# Knee & Elbow Clearence



## msohio (Feb 23, 2004)

I keep reading threads about bike fit and stem lengths indicating that one should have a stem that provides knee and elbow clearence. One, that seems it will require a pretty long stem to actually have the knees be on front of the elbows when in the drops. My problem is I don't see what difference it makes as my knees are inside my elbows so they will never hit eachother, even with a very short stem. What am I missing?? 

Are we to be worried the knees will actually hit the elbows, or is it an indication of how stretched out one should be?


----------



## wim (Feb 28, 2005)

*Fuzzy indicator.*

Knee-to-elbow clearance while on the drops is just a rough visual check to see if a rider's upper body is cramped up or not. I'm comfortable when I see no less than one inch of daylight between my elbow and my kneecap while riding hard in the drops and sitting in the middle of my saddle. That kind of clearance might also be fine for you - or not. So experiment out on the road, remembering that sliding forward or backward on the saddle will affect that clearance substantially. 

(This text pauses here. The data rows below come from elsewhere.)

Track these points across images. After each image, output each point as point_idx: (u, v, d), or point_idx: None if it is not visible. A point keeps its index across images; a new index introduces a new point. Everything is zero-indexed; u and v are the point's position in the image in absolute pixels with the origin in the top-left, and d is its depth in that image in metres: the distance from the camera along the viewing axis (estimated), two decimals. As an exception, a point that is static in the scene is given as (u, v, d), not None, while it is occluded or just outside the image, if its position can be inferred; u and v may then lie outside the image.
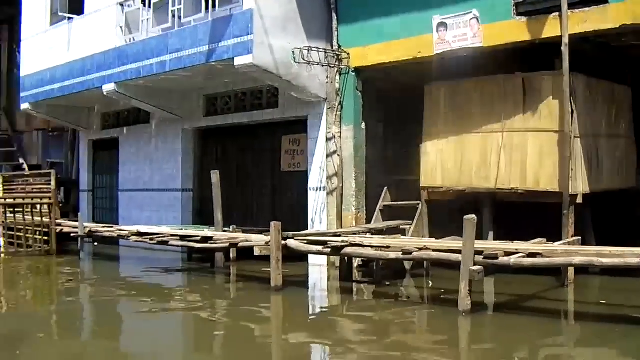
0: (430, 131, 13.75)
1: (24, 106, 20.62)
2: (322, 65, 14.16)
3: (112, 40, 16.91)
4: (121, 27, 16.85)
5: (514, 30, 11.99)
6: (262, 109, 16.25)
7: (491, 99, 13.00)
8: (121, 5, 16.85)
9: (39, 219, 17.83)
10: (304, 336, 9.19)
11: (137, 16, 16.33)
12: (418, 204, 13.90)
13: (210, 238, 13.48)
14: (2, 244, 18.02)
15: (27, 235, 17.82)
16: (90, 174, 21.90)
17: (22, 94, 20.59)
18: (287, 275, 11.88)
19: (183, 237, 14.08)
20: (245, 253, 13.76)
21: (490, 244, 10.72)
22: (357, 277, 13.36)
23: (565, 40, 11.30)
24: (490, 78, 13.13)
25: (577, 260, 9.15)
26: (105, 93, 17.06)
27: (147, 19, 15.98)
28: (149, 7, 15.87)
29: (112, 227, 16.93)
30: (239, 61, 13.58)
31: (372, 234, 12.86)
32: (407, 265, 13.15)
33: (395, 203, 14.52)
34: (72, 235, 17.35)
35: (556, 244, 10.73)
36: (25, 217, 17.91)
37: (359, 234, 12.68)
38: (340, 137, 14.34)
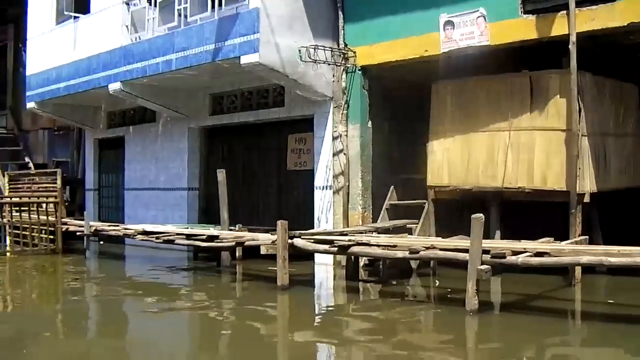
0: (436, 130, 13.71)
1: (30, 105, 20.62)
2: (329, 64, 14.13)
3: (117, 39, 16.90)
4: (127, 26, 16.83)
5: (521, 29, 11.93)
6: (268, 108, 16.21)
7: (498, 98, 12.94)
8: (127, 4, 16.84)
9: (45, 217, 17.84)
10: (310, 335, 9.19)
11: (143, 15, 16.31)
12: (424, 203, 13.86)
13: (216, 237, 13.47)
14: (8, 242, 18.02)
15: (32, 234, 17.83)
16: (96, 172, 21.90)
17: (27, 93, 20.59)
18: (293, 274, 11.86)
19: (189, 236, 14.06)
20: (251, 252, 13.73)
21: (498, 243, 10.67)
22: (364, 276, 13.32)
23: (573, 38, 11.25)
24: (498, 76, 13.09)
25: (585, 259, 9.10)
26: (111, 92, 17.05)
27: (153, 18, 15.96)
28: (155, 5, 15.85)
29: (118, 225, 16.94)
30: (245, 60, 13.55)
31: (379, 233, 12.82)
32: (414, 264, 13.12)
33: (402, 202, 14.48)
34: (77, 234, 17.33)
35: (563, 243, 10.68)
36: (31, 215, 17.92)
37: (366, 232, 12.64)
38: (346, 135, 14.30)
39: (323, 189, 14.76)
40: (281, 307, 11.19)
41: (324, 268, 14.35)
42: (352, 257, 12.59)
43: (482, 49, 12.52)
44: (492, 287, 11.50)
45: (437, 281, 12.71)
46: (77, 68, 18.25)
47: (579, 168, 11.81)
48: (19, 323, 9.88)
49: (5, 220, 18.07)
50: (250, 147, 17.43)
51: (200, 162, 18.31)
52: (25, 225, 17.88)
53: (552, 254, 9.53)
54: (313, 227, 14.48)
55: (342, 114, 14.34)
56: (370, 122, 14.44)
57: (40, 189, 19.04)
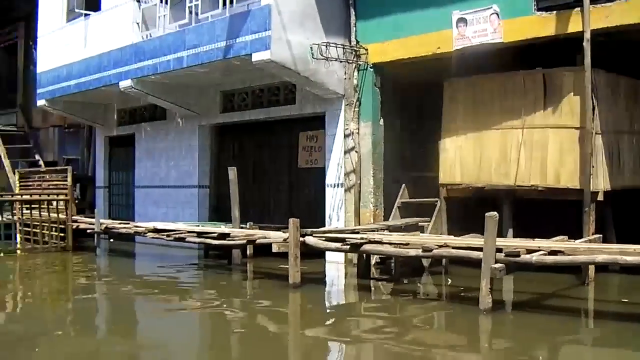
0: (449, 127, 13.65)
1: (40, 103, 20.63)
2: (340, 61, 14.07)
3: (128, 37, 16.88)
4: (138, 24, 16.81)
5: (535, 26, 11.86)
6: (279, 105, 16.16)
7: (511, 95, 12.87)
8: (138, 1, 16.82)
9: (55, 215, 17.86)
10: (323, 333, 9.13)
11: (154, 12, 16.28)
12: (436, 201, 13.80)
13: (228, 235, 13.44)
14: (19, 240, 18.06)
15: (43, 232, 17.86)
16: (106, 170, 21.90)
17: (38, 91, 20.60)
18: (304, 272, 11.81)
19: (200, 234, 14.04)
20: (262, 250, 13.68)
21: (511, 242, 10.62)
22: (375, 274, 13.27)
23: (587, 35, 11.17)
24: (510, 74, 13.00)
25: (600, 258, 9.02)
26: (121, 89, 17.04)
27: (164, 15, 15.92)
28: (166, 3, 15.83)
29: (128, 223, 16.93)
30: (256, 57, 13.49)
31: (391, 231, 12.76)
32: (425, 262, 13.06)
33: (413, 200, 14.45)
34: (88, 231, 17.33)
35: (577, 241, 10.60)
36: (42, 213, 17.94)
37: (377, 231, 12.60)
38: (358, 133, 14.25)
39: (334, 186, 14.71)
40: (293, 305, 11.14)
41: (335, 266, 14.30)
42: (364, 255, 12.54)
43: (495, 47, 12.44)
44: (505, 286, 11.46)
45: (449, 279, 12.64)
46: (87, 65, 18.24)
47: (593, 166, 11.72)
48: (30, 322, 9.86)
49: (15, 217, 18.11)
50: (261, 145, 17.40)
51: (211, 159, 18.28)
52: (36, 223, 17.90)
53: (567, 252, 9.46)
54: (324, 225, 14.42)
55: (353, 111, 14.29)
56: (382, 119, 14.39)
57: (51, 187, 19.05)
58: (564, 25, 11.54)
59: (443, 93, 13.74)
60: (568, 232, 11.30)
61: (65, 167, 19.27)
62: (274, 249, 12.32)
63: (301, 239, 11.65)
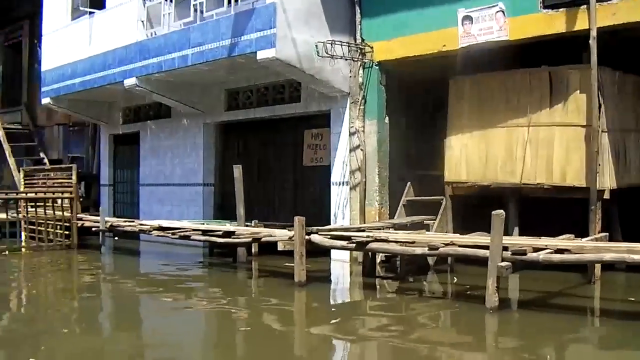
0: (454, 125, 13.62)
1: (45, 101, 20.63)
2: (346, 59, 14.03)
3: (133, 35, 16.86)
4: (143, 22, 16.79)
5: (541, 24, 11.81)
6: (284, 104, 16.13)
7: (517, 93, 12.84)
8: (143, -1, 16.83)
9: (60, 213, 17.86)
10: (329, 331, 9.10)
11: (159, 10, 16.26)
12: (442, 199, 13.78)
13: (233, 233, 13.43)
14: (24, 238, 18.10)
15: (48, 230, 17.87)
16: (111, 168, 21.91)
17: (43, 89, 20.60)
18: (309, 270, 11.80)
19: (205, 232, 14.02)
20: (267, 248, 13.69)
21: (518, 240, 10.59)
22: (380, 272, 13.24)
23: (594, 33, 11.14)
24: (516, 72, 12.98)
25: (608, 256, 8.97)
26: (126, 87, 17.04)
27: (169, 13, 15.92)
28: (171, 1, 15.81)
29: (133, 221, 16.91)
30: (261, 55, 13.47)
31: (396, 229, 12.76)
32: (431, 260, 13.05)
33: (419, 198, 14.41)
34: (93, 229, 17.33)
35: (584, 240, 10.58)
36: (46, 211, 17.94)
37: (383, 229, 12.58)
38: (363, 131, 14.23)
39: (339, 184, 14.69)
40: (299, 304, 11.14)
41: (341, 264, 14.28)
42: (370, 253, 12.52)
43: (501, 44, 12.42)
44: (511, 284, 11.41)
45: (454, 278, 12.63)
46: (92, 63, 18.24)
47: (599, 164, 11.69)
48: (36, 320, 9.86)
49: (20, 215, 18.12)
50: (266, 143, 17.39)
51: (215, 157, 18.27)
52: (41, 221, 17.92)
53: (574, 251, 9.43)
54: (329, 223, 14.40)
55: (359, 109, 14.26)
56: (387, 117, 14.36)
57: (56, 185, 19.04)
58: (570, 22, 11.49)
59: (448, 91, 13.70)
60: (574, 230, 11.29)
61: (70, 165, 19.26)
62: (280, 247, 12.33)
63: (307, 237, 11.63)
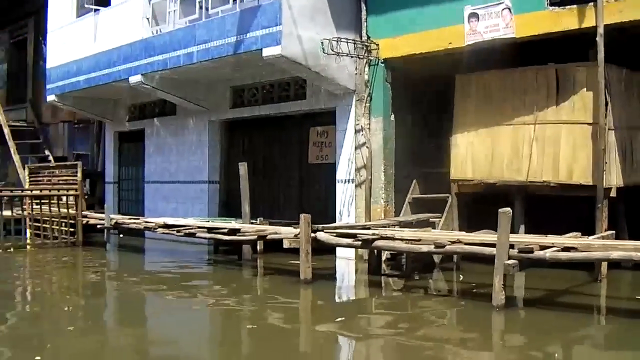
0: (460, 123, 13.59)
1: (50, 98, 20.65)
2: (351, 57, 14.00)
3: (138, 32, 16.86)
4: (148, 19, 16.78)
5: (547, 21, 11.77)
6: (289, 101, 16.11)
7: (523, 91, 12.81)
8: (148, -4, 16.82)
9: (65, 210, 17.84)
10: (335, 329, 9.08)
11: (164, 7, 16.26)
12: (447, 197, 13.75)
13: (238, 230, 13.39)
14: (28, 235, 18.06)
15: (53, 227, 17.85)
16: (116, 165, 21.92)
17: (48, 86, 20.61)
18: (315, 268, 11.76)
19: (210, 230, 14.00)
20: (272, 245, 13.67)
21: (524, 238, 10.55)
22: (386, 270, 13.21)
23: (601, 30, 11.11)
24: (523, 69, 12.95)
25: (615, 254, 8.93)
26: (131, 84, 17.03)
27: (174, 10, 15.92)
28: (176, -2, 15.83)
29: (138, 218, 16.91)
30: (267, 52, 13.45)
31: (402, 227, 12.73)
32: (436, 258, 13.01)
33: (425, 196, 14.39)
34: (98, 226, 17.33)
35: (590, 238, 10.54)
36: (52, 208, 17.92)
37: (389, 226, 12.55)
38: (369, 129, 14.21)
39: (345, 182, 14.66)
40: (305, 301, 11.12)
41: (346, 262, 14.25)
42: (375, 251, 12.49)
43: (507, 42, 12.38)
44: (517, 282, 11.37)
45: (460, 276, 12.60)
46: (97, 61, 18.23)
47: (606, 162, 11.66)
48: (41, 318, 9.87)
49: (25, 213, 18.10)
50: (271, 140, 17.36)
51: (220, 155, 18.27)
52: (46, 218, 17.89)
53: (580, 249, 9.41)
54: (334, 221, 14.41)
55: (364, 107, 14.24)
56: (393, 115, 14.33)
57: (61, 182, 19.03)
58: (576, 20, 11.45)
59: (454, 88, 13.68)
60: (580, 228, 11.24)
61: (75, 163, 19.25)
62: (285, 244, 12.29)
63: (312, 234, 11.61)
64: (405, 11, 13.70)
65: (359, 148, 14.30)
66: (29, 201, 18.34)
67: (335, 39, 13.61)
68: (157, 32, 16.58)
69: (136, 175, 21.16)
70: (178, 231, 14.46)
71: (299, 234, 11.65)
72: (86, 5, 18.68)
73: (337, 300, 11.62)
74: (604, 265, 11.20)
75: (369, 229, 12.01)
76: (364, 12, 14.28)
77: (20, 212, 18.05)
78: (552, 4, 11.72)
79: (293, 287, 11.54)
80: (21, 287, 12.75)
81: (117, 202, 21.72)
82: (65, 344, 8.23)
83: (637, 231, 12.14)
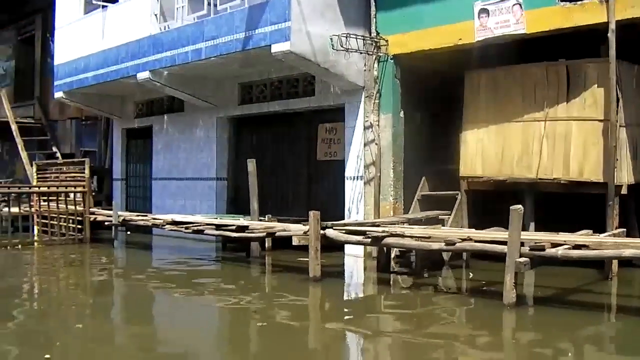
0: (470, 119, 13.52)
1: (58, 95, 20.61)
2: (360, 53, 13.91)
3: (146, 28, 16.80)
4: (156, 15, 16.72)
5: (558, 16, 11.67)
6: (298, 97, 16.04)
7: (533, 87, 12.72)
8: (156, -8, 16.76)
9: (73, 207, 17.84)
10: (345, 327, 9.04)
11: (172, 4, 16.20)
12: (457, 194, 13.67)
13: (246, 227, 13.36)
14: (36, 232, 18.08)
15: (60, 224, 17.86)
16: (124, 162, 21.88)
17: (55, 83, 20.57)
18: (323, 265, 11.69)
19: (219, 227, 13.97)
20: (281, 242, 13.62)
21: (535, 235, 10.48)
22: (395, 267, 13.14)
23: (612, 26, 11.01)
24: (533, 65, 12.85)
25: (627, 252, 8.85)
26: (139, 81, 16.98)
27: (182, 7, 15.86)
28: (184, -6, 15.78)
29: (146, 215, 16.90)
30: (276, 48, 13.38)
31: (411, 224, 12.66)
32: (445, 256, 12.92)
33: (434, 193, 14.32)
34: (106, 223, 17.31)
35: (601, 235, 10.46)
36: (59, 205, 17.93)
37: (398, 224, 12.48)
38: (378, 125, 14.13)
39: (354, 179, 14.60)
40: (314, 299, 11.08)
41: (354, 259, 14.19)
42: (384, 248, 12.44)
43: (517, 38, 12.29)
44: (527, 280, 11.31)
45: (470, 273, 12.52)
46: (105, 57, 18.19)
47: (617, 159, 11.56)
48: (49, 315, 9.83)
49: (33, 209, 18.10)
50: (279, 137, 17.30)
51: (229, 152, 18.20)
52: (53, 215, 17.92)
53: (592, 246, 9.32)
54: (343, 218, 14.33)
55: (373, 103, 14.16)
56: (402, 111, 14.24)
57: (68, 179, 19.06)
58: (588, 15, 11.34)
59: (464, 85, 13.60)
60: (589, 226, 11.15)
61: (83, 159, 19.26)
62: (294, 241, 12.22)
63: (322, 232, 11.54)
64: (415, 7, 13.60)
65: (368, 145, 14.23)
66: (37, 198, 18.36)
67: (345, 35, 13.53)
68: (165, 29, 16.52)
69: (144, 172, 21.12)
70: (186, 228, 14.43)
71: (308, 231, 11.59)
72: (94, 2, 18.62)
73: (346, 297, 11.58)
74: (615, 263, 11.14)
75: (378, 226, 11.94)
76: (373, 8, 14.18)
77: (28, 208, 18.06)
78: (563, 0, 11.61)
79: (302, 285, 11.50)
80: (29, 284, 12.74)
81: (125, 199, 21.67)
82: (74, 341, 8.19)
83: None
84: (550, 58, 12.70)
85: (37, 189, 18.92)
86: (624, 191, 11.89)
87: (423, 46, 13.49)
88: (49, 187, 18.73)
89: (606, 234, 10.80)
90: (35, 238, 17.71)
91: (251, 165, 14.63)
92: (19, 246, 16.68)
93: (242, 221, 14.08)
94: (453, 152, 13.74)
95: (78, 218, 17.83)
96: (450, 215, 13.49)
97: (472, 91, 13.52)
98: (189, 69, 15.98)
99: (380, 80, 14.13)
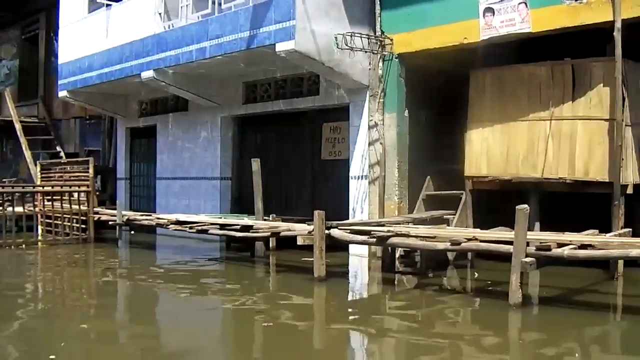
0: (475, 119, 13.48)
1: (62, 94, 20.61)
2: (365, 52, 13.87)
3: (150, 27, 16.77)
4: (160, 14, 16.69)
5: (564, 15, 11.63)
6: (302, 96, 16.01)
7: (539, 86, 12.69)
8: (160, -9, 16.74)
9: (77, 206, 17.82)
10: (350, 327, 9.01)
11: (177, 2, 16.18)
12: (461, 194, 13.64)
13: (251, 227, 13.33)
14: (40, 232, 18.07)
15: (64, 223, 17.85)
16: (128, 161, 21.88)
17: (59, 82, 20.57)
18: (328, 265, 11.64)
19: (223, 226, 13.94)
20: (285, 242, 13.60)
21: (541, 235, 10.43)
22: (399, 267, 13.12)
23: (618, 25, 10.97)
24: (538, 64, 12.81)
25: (634, 252, 8.79)
26: (143, 80, 16.96)
27: (187, 5, 15.84)
28: (189, -7, 15.75)
29: (150, 215, 16.87)
30: (280, 47, 13.35)
31: (415, 224, 12.62)
32: (450, 256, 12.89)
33: (438, 192, 14.29)
34: (110, 223, 17.27)
35: (607, 235, 10.42)
36: (63, 205, 17.91)
37: (403, 223, 12.44)
38: (382, 124, 14.09)
39: (358, 178, 14.57)
40: (319, 299, 11.02)
41: (359, 259, 14.16)
42: (389, 248, 12.40)
43: (523, 37, 12.25)
44: (533, 280, 11.26)
45: (475, 273, 12.49)
46: (109, 56, 18.18)
47: (622, 159, 11.52)
48: (54, 315, 9.80)
49: (37, 209, 18.10)
50: (283, 136, 17.28)
51: (233, 151, 18.19)
52: (57, 215, 17.92)
53: (598, 246, 9.28)
54: (347, 218, 14.30)
55: (378, 102, 14.12)
56: (407, 110, 14.20)
57: (72, 178, 19.04)
58: (594, 14, 11.30)
59: (469, 84, 13.56)
60: (595, 225, 11.11)
61: (87, 159, 19.23)
62: (299, 241, 12.20)
63: (326, 231, 11.51)
64: (420, 6, 13.57)
65: (373, 144, 14.19)
66: (41, 197, 18.35)
67: (349, 34, 13.50)
68: (169, 27, 16.49)
69: (148, 172, 21.12)
70: (190, 228, 14.38)
71: (312, 231, 11.55)
72: (98, 1, 18.62)
73: (351, 297, 11.53)
74: (620, 263, 11.10)
75: (383, 225, 11.90)
76: (377, 7, 14.14)
77: (31, 208, 18.06)
78: (568, -1, 11.58)
79: (307, 285, 11.46)
80: (33, 284, 12.72)
81: (129, 199, 21.69)
82: (79, 342, 8.14)
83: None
84: (555, 57, 12.66)
85: (41, 188, 18.92)
86: (629, 191, 11.82)
87: (428, 45, 13.46)
88: (52, 186, 18.71)
89: (612, 233, 10.76)
90: (39, 238, 17.70)
91: (255, 164, 14.61)
92: (23, 246, 16.66)
93: (246, 221, 14.05)
94: (458, 151, 13.70)
95: (82, 217, 17.80)
96: (455, 214, 13.45)
97: (477, 90, 13.49)
98: (193, 68, 15.96)
99: (385, 79, 14.09)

Years ago, the stationary fitting guideline was to put your hands in the drops of the bars, then position the crank parallel with the downtube. If your elbow just brushed your kneecap, you were said to have proper upper body extension. Nowadays, most competitive riders like to ride much more extended than that.


----------



## Mr. Versatile (Nov 24, 2005)

Another "rule of thumb that has pretty much bitten the dust is that when your hands are in the drops, the bars should obscure your view of the front hub. It really depends on what you're comfortable with. If you're a new rider, or even very experienced, your preferred position might change from time to time. On both my commuter and my race bike, my front hub appears well behind my bars. Your mileage may vary though.


----------



## Kerry Irons (Feb 25, 2002)

*Careful with that*



Mr. Versatile said:


> Another "rule of thumb that has pretty much bitten the dust is that when your hands are in the drops, the bars should obscure your view of the front hub. It really depends on what you're comfortable with. If you're a new rider, or even very experienced, your preferred position might change from time to time. On both my commuter and my race bike, my front hub appears well behind my bars. Your mileage may vary though.


One key thing in this particular rule of thumb is HOW you look at your front hub. If I tip my head down to look, then my hub is way behind my bars. If I keep my head in my normal riding position and look down with my eyes, the hub disappears. Again, this guide is just a starting point, but you can really confuse yourself if you start tilting your head down to take a look.


----------



## JayTee (Feb 3, 2004)

Actually that rule of thumb was/is for "on the hoods" not "in the drops".


----------



## Art853 (May 30, 2003)

The amount of clearance between knees and elbows varies depending upon how far you lean over. Perhaps that is another reason it can only be a rough indicator. Also I thought the handlebar width is based on shoulder width. It seems natural for elbows to be outside of knees.


----------